## Excerpt
When Sakata dropped out of farming, Takahashi took over his
5 acres and went full time. Land is precious in the area,
and the farmers who own it are loathe to rent to newcomers
because of competition. So when Sakata’s family reclaimed
the land soon after Takahashi took over, it looked like the
end. But the new farmer was undeterred. He called on the local
Shumei community and found 5 more acres. After borrowing money
and dipping into his government retirement funds, he finally
owned his own farm.
But after the initial elation wore off, Takahashi realized
that his survival was now dependent on the consumers. Because
his crops were grown in this alternative way, he couldn’t
sell them outside Shumei. His only income came from leaving
crops at the Morioka center and hoping people would stop in
and buy them.

## Task set
a) List every distinct proper name that appears in the passage about Takahashi's farm.
b) Pick up the passage about Takahashi's farm after its final sentence and carry it forward a few sentences.

## Listed entries

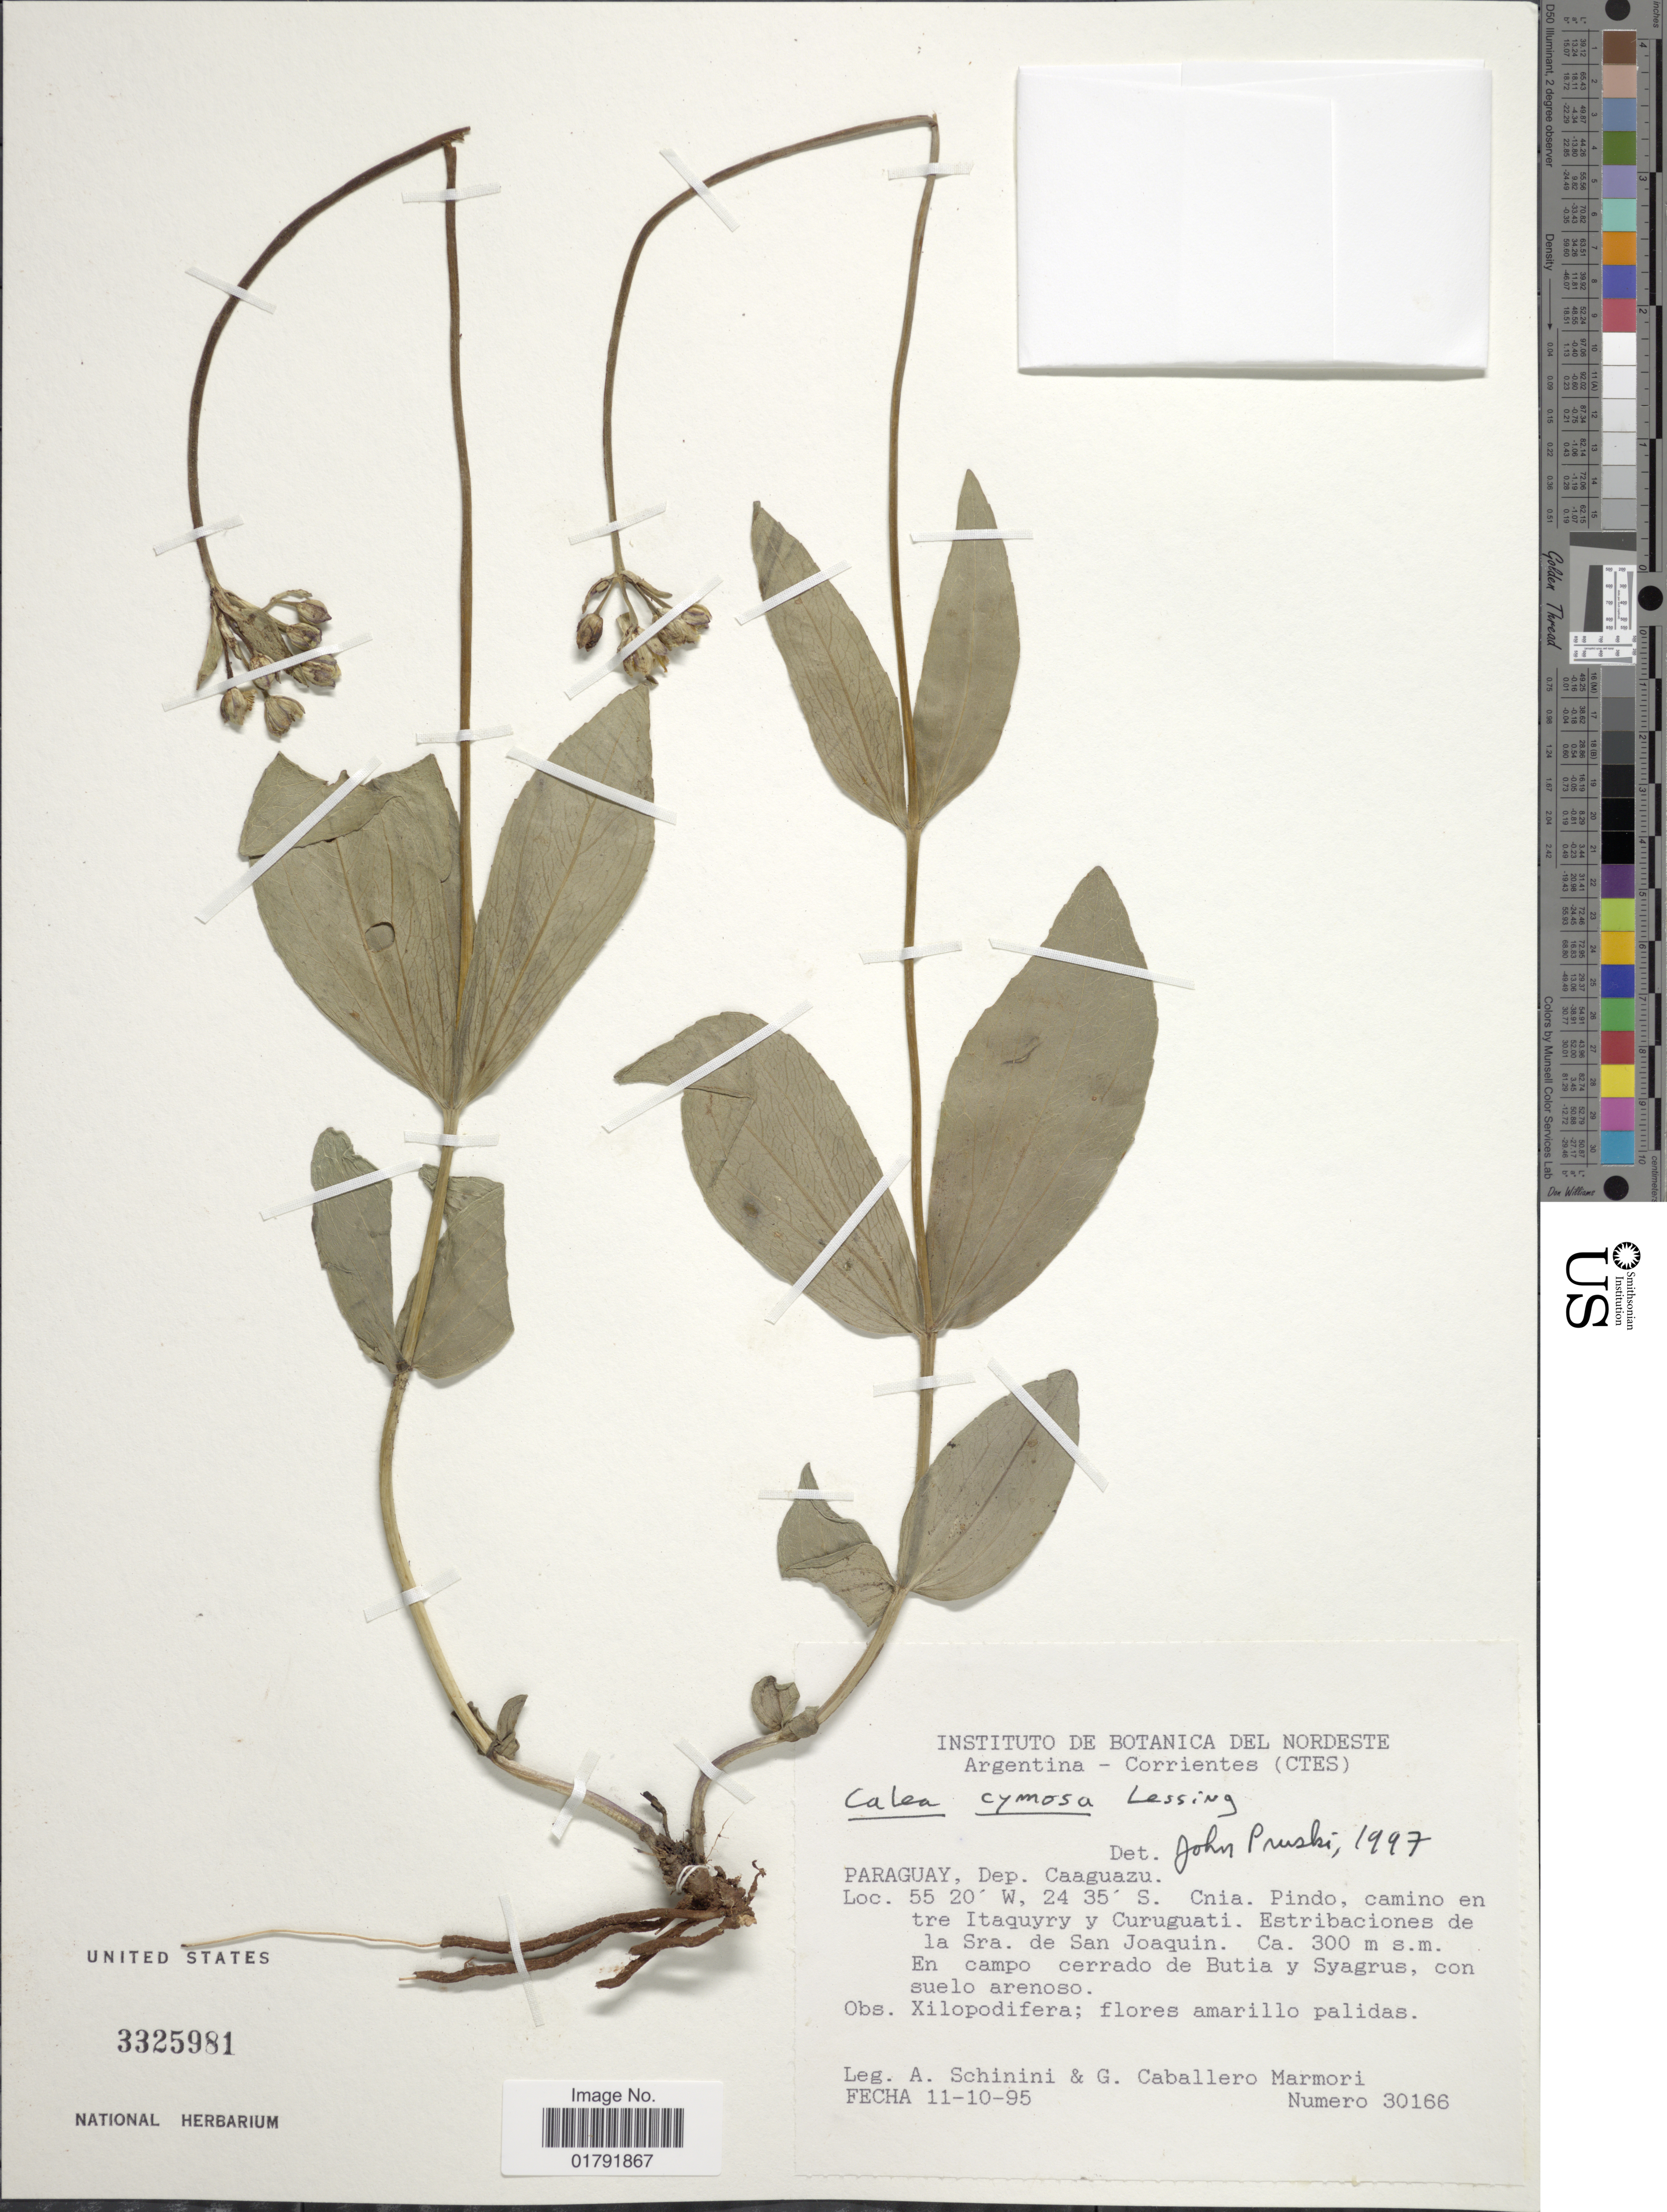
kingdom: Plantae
==
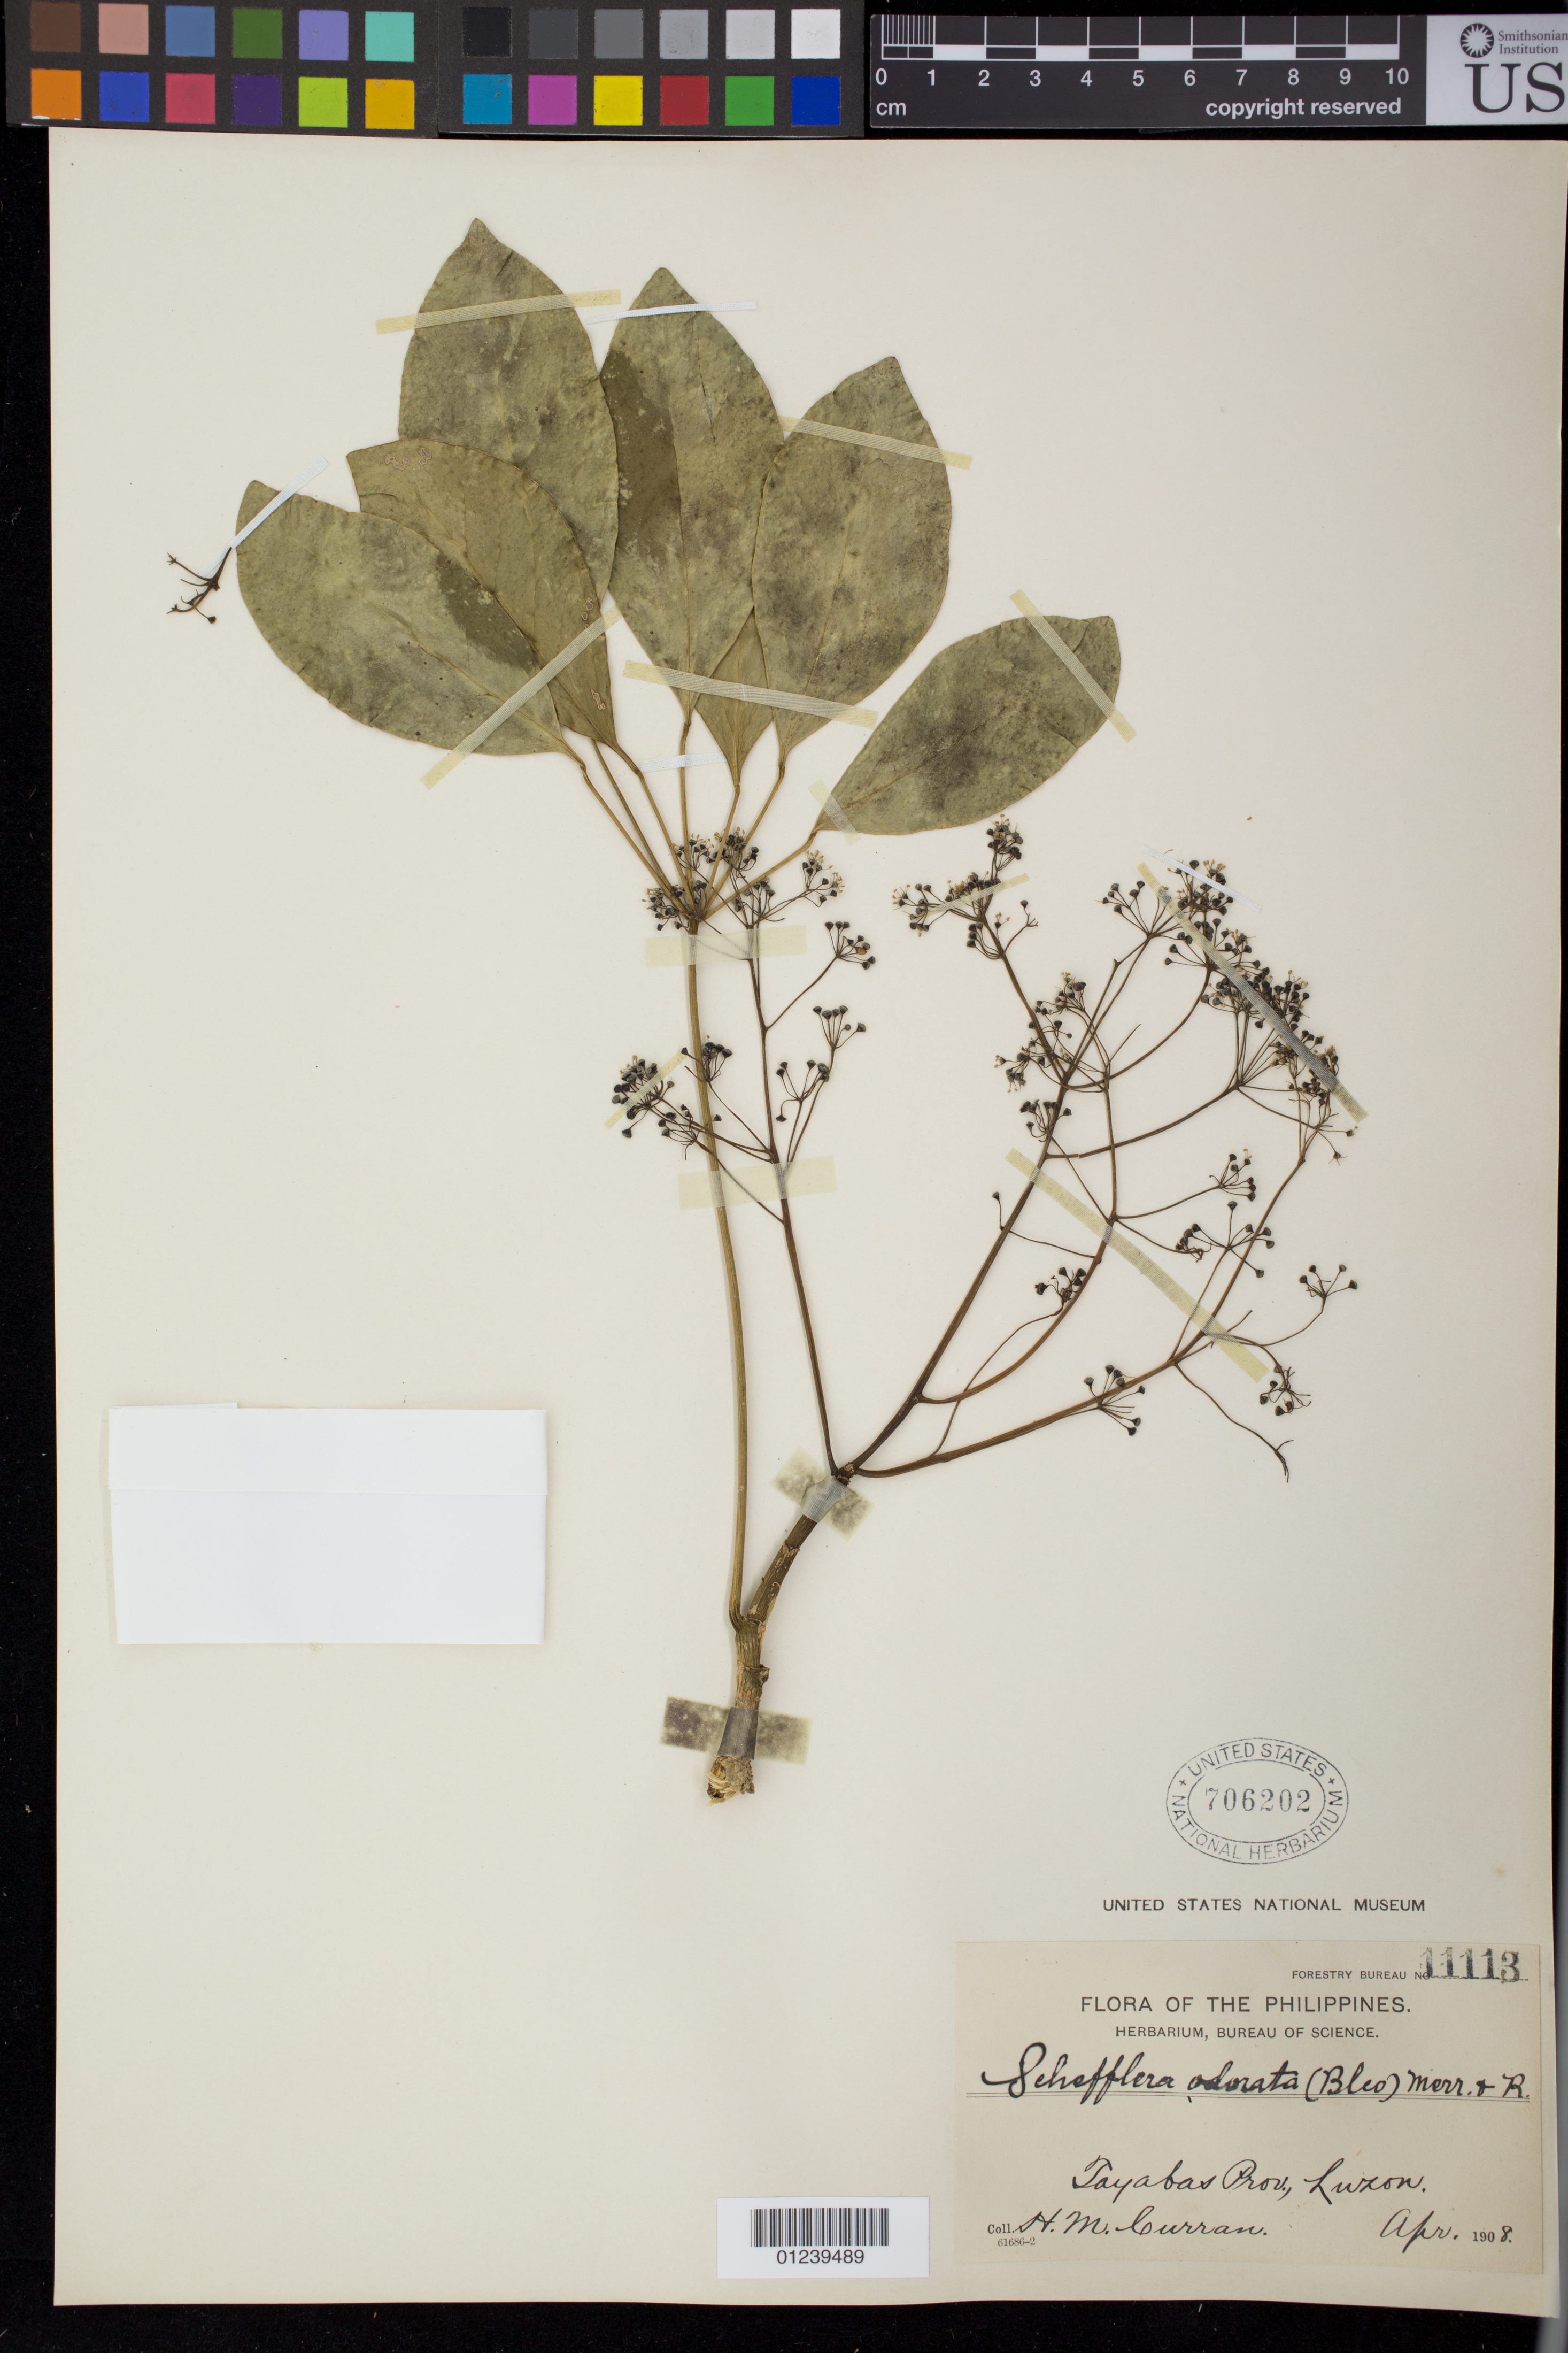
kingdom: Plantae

## The replies
a) Sakata, Takahashi, Shumei, Morioka

b)
Some growing, some buying, some rotting
At the same time, eight others in the area had been inspired
by the call to Natural Agriculture and had started farming
part-time. While the strength in numbers meant a sheer bulk
of food that would attract consumers’ attention, it
also meant competition for a limited market. You see, while
Shumei members were characteristically obedient in supporting
the farmers, it simply wasn’t in their blood yet. They
bought whenever they visited the center, but sometimes that
was less than others. Some weeks, the farmers were called
in to retrieve their produce, which lay rotting exactly where
they had dropped it off.
The part-time farmers weren’t hurt too badly, but Takahashi
couldn’t survive on such a precarious income. When his
friend from the cigarette company and fellow Shumei member
Masae Sasaki saw this, she was determined to help. As with
Takahashi, there was no plan on how, exactly, it would happen,
only sheer will that it would.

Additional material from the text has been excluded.